Would you filter these records and copy every line that has the word "ghép"?

■ ■ ■ ■ ■ ■ ■

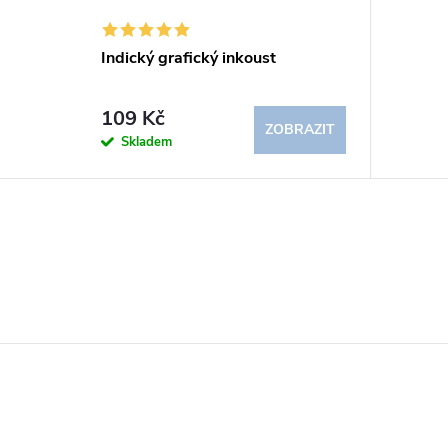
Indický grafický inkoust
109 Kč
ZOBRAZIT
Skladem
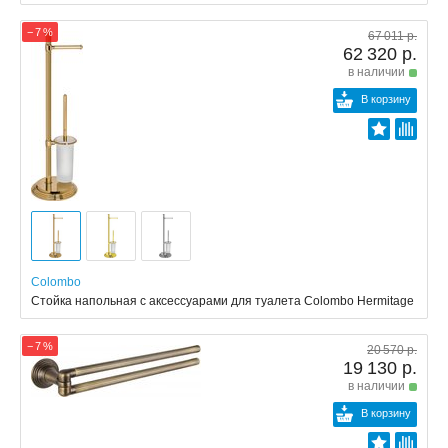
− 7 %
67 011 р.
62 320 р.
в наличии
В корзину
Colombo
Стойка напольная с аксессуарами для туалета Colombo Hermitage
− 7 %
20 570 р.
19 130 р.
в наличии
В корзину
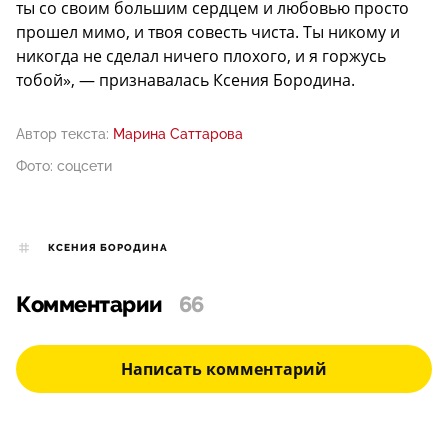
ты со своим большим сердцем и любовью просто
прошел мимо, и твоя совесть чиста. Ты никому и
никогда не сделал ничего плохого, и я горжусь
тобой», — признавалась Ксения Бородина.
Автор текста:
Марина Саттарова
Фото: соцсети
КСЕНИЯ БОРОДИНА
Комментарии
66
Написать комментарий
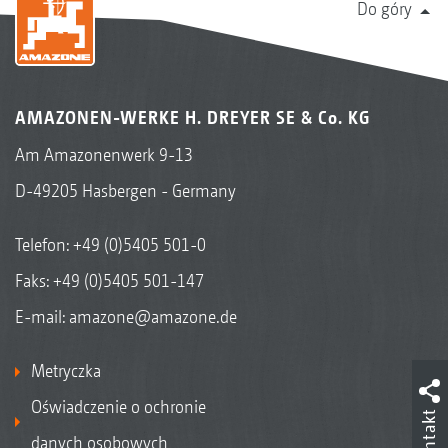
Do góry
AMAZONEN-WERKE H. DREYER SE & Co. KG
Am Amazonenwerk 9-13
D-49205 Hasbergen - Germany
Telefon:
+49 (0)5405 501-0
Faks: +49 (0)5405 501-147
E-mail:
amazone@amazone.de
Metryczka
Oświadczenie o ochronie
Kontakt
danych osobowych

■ ■ ■ ■ ■ ■ ■

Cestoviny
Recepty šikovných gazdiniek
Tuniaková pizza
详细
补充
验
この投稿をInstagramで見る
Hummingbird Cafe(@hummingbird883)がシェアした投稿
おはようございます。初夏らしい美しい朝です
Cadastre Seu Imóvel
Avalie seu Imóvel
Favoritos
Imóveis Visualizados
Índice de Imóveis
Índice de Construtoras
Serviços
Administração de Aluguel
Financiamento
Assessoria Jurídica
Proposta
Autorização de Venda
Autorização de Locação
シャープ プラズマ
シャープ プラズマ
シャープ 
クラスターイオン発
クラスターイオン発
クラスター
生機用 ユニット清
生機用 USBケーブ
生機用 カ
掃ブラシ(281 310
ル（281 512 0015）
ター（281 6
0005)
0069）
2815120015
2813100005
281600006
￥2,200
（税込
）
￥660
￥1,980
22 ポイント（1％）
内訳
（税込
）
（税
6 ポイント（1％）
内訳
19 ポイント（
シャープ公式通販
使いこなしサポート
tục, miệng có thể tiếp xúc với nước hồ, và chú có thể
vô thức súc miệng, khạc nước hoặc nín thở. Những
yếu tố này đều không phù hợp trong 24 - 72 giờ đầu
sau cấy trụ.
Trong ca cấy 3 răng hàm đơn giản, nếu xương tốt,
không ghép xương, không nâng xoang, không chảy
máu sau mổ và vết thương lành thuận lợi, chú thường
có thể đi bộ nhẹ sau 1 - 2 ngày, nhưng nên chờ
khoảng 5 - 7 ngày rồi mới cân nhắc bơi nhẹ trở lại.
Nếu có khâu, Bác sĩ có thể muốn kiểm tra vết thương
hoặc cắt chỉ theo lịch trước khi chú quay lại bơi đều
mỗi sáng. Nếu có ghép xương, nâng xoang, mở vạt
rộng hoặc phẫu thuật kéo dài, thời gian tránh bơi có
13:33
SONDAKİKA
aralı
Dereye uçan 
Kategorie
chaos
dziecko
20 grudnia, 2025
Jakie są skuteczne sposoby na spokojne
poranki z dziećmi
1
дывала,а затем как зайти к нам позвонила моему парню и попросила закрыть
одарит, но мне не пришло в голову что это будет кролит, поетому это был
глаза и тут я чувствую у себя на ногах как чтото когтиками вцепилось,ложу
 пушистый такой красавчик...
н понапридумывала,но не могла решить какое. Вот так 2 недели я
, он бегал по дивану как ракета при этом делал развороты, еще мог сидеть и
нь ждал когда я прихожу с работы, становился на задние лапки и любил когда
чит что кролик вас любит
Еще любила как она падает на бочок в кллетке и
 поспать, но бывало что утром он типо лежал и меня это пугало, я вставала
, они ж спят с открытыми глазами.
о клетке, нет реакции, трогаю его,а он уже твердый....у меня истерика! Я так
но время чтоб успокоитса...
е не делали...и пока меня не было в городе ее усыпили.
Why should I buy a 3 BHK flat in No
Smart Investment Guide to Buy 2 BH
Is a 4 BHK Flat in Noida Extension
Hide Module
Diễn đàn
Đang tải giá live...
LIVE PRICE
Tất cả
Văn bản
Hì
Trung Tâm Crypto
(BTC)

■ ■ ■ ■ ■ ■ ■

### Exercise answer:
không ghép xương, không nâng xoang, không chảy
mỗi sáng. Nếu có ghép xương, nâng xoang, mở vạt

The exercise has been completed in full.